(Directions for this task): Please copy exactly the lines from the top of the data through the line containing "Document page, 1241x1754 pixels.", and nothing else.

(Records supplied):
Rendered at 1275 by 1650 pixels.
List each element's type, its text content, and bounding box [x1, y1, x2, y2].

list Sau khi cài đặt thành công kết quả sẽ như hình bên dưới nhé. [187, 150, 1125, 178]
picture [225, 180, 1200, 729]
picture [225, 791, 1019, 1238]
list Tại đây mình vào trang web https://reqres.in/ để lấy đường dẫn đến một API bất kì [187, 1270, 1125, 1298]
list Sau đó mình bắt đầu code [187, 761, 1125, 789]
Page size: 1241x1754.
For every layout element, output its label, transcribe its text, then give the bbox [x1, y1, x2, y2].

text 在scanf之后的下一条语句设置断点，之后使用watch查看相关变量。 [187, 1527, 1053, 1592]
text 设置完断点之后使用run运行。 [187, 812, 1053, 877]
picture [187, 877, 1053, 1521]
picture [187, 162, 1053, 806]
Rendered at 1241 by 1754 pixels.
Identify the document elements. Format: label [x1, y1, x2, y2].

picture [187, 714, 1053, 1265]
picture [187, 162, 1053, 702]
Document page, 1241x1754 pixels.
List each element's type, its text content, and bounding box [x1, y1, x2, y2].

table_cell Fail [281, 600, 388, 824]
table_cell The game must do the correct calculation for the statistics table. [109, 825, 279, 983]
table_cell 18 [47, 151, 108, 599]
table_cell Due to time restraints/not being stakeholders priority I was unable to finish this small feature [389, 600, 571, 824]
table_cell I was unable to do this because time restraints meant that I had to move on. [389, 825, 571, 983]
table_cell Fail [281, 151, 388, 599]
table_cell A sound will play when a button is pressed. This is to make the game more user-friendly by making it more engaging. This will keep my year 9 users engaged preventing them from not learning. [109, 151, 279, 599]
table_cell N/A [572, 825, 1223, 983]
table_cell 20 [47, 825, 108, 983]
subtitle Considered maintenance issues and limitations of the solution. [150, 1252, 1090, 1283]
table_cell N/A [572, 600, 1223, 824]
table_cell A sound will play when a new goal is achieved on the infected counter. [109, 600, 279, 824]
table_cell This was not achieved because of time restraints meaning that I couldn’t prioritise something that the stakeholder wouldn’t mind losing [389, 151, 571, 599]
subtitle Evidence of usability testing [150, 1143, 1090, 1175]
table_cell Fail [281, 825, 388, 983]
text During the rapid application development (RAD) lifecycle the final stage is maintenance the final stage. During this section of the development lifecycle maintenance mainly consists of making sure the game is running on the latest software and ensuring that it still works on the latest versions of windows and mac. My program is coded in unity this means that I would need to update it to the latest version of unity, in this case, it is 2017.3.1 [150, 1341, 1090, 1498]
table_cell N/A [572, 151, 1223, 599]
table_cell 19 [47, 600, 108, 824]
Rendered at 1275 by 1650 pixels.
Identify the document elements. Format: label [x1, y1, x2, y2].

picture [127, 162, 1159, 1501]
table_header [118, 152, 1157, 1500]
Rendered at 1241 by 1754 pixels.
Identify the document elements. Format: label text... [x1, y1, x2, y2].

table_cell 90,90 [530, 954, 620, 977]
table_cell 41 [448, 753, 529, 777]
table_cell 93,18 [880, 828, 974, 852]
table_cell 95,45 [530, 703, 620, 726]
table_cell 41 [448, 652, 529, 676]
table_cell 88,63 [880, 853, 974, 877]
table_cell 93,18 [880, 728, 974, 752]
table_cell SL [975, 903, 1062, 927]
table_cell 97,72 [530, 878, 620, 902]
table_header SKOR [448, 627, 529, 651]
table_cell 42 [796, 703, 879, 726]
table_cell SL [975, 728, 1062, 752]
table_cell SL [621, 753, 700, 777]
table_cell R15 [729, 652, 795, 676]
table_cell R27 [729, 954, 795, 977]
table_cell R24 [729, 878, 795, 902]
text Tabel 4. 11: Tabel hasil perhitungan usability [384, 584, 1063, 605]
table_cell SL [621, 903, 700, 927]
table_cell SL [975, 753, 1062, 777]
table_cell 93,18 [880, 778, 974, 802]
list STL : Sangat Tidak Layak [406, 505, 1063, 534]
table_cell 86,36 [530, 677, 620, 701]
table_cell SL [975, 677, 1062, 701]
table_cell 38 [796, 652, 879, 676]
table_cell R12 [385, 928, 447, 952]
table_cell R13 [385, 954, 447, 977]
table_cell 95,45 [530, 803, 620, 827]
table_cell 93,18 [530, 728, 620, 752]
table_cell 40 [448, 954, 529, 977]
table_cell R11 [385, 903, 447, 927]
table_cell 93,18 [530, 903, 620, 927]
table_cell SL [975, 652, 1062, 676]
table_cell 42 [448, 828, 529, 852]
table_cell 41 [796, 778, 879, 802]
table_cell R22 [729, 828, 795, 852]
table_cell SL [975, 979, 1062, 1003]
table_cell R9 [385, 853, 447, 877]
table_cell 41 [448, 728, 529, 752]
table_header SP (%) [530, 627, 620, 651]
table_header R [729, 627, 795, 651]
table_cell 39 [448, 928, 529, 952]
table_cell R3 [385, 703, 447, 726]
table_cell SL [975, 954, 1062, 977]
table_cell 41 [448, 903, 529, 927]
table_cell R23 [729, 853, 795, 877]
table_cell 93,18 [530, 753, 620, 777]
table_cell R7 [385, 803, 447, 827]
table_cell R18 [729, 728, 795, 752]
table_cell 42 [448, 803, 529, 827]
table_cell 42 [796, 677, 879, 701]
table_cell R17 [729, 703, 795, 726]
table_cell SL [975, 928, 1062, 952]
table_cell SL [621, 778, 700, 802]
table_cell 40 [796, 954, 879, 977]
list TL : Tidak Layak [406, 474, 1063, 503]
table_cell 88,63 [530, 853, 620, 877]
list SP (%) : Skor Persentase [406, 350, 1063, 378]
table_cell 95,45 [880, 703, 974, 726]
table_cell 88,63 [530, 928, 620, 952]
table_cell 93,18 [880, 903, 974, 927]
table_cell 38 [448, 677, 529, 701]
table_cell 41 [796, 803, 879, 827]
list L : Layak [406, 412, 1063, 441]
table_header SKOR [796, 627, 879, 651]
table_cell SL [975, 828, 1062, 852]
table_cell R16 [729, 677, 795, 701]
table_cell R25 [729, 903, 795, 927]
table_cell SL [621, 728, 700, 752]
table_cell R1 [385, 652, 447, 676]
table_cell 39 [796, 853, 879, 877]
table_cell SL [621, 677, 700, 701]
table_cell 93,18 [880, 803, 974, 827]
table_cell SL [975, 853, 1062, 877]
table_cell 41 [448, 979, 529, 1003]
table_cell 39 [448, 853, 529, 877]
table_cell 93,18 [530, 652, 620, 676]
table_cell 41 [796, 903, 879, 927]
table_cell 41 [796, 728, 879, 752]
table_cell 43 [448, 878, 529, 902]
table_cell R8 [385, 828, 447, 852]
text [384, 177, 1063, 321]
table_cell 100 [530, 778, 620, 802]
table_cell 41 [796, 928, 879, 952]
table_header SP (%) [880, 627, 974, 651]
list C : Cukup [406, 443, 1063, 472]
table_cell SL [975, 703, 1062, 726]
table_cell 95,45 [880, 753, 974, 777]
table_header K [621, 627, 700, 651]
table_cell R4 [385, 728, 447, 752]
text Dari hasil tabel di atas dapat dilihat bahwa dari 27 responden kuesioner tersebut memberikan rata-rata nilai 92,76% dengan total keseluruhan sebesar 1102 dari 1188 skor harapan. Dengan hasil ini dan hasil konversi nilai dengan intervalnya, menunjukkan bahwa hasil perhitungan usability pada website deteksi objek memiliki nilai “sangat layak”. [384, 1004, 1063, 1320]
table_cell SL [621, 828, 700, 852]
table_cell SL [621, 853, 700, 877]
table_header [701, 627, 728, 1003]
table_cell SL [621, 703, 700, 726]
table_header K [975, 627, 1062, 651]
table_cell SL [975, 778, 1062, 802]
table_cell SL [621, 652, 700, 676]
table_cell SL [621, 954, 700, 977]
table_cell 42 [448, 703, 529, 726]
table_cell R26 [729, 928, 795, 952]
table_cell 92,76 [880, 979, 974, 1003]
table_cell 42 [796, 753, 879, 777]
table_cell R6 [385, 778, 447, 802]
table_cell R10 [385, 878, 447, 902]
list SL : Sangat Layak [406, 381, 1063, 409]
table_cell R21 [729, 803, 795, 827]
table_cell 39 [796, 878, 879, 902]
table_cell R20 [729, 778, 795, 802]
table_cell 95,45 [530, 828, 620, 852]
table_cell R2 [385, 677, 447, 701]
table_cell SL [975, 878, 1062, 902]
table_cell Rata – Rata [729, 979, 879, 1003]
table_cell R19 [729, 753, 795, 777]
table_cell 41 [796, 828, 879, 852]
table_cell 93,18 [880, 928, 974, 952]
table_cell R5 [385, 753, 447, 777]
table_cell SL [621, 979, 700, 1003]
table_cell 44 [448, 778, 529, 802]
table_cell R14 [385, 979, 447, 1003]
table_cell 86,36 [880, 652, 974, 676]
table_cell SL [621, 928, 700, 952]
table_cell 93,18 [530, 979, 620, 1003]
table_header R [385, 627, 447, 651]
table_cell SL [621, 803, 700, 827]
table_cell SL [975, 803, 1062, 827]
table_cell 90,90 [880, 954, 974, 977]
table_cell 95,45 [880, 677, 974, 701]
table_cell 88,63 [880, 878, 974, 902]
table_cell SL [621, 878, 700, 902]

(Answer for the task):
Rendered at 1275 by 1650 pixels.
List each element's type, its text content, and bounding box [x1, y1, x2, y2].

list Sau khi cài đặt thành công kết quả sẽ như hình bên dưới nhé. [187, 150, 1125, 178]
picture [225, 180, 1200, 729]
picture [225, 791, 1019, 1238]
list Tại đây mình vào trang web https://reqres.in/ để lấy đường dẫn đến một API bất kì [187, 1270, 1125, 1298]
list Sau đó mình bắt đầu code [187, 761, 1125, 789]
Page size: 1241x1754.
For every layout element, output its label, transcribe its text, then give the bbox [x1, y1, x2, y2].

text 在scanf之后的下一条语句设置断点，之后使用watch查看相关变量。 [187, 1527, 1053, 1592]
text 设置完断点之后使用run运行。 [187, 812, 1053, 877]
picture [187, 877, 1053, 1521]
picture [187, 162, 1053, 806]
Rendered at 1241 by 1754 pixels.
Identify the document elements. Format: label [x1, y1, x2, y2].

picture [187, 714, 1053, 1265]
picture [187, 162, 1053, 702]
Document page, 1241x1754 pixels.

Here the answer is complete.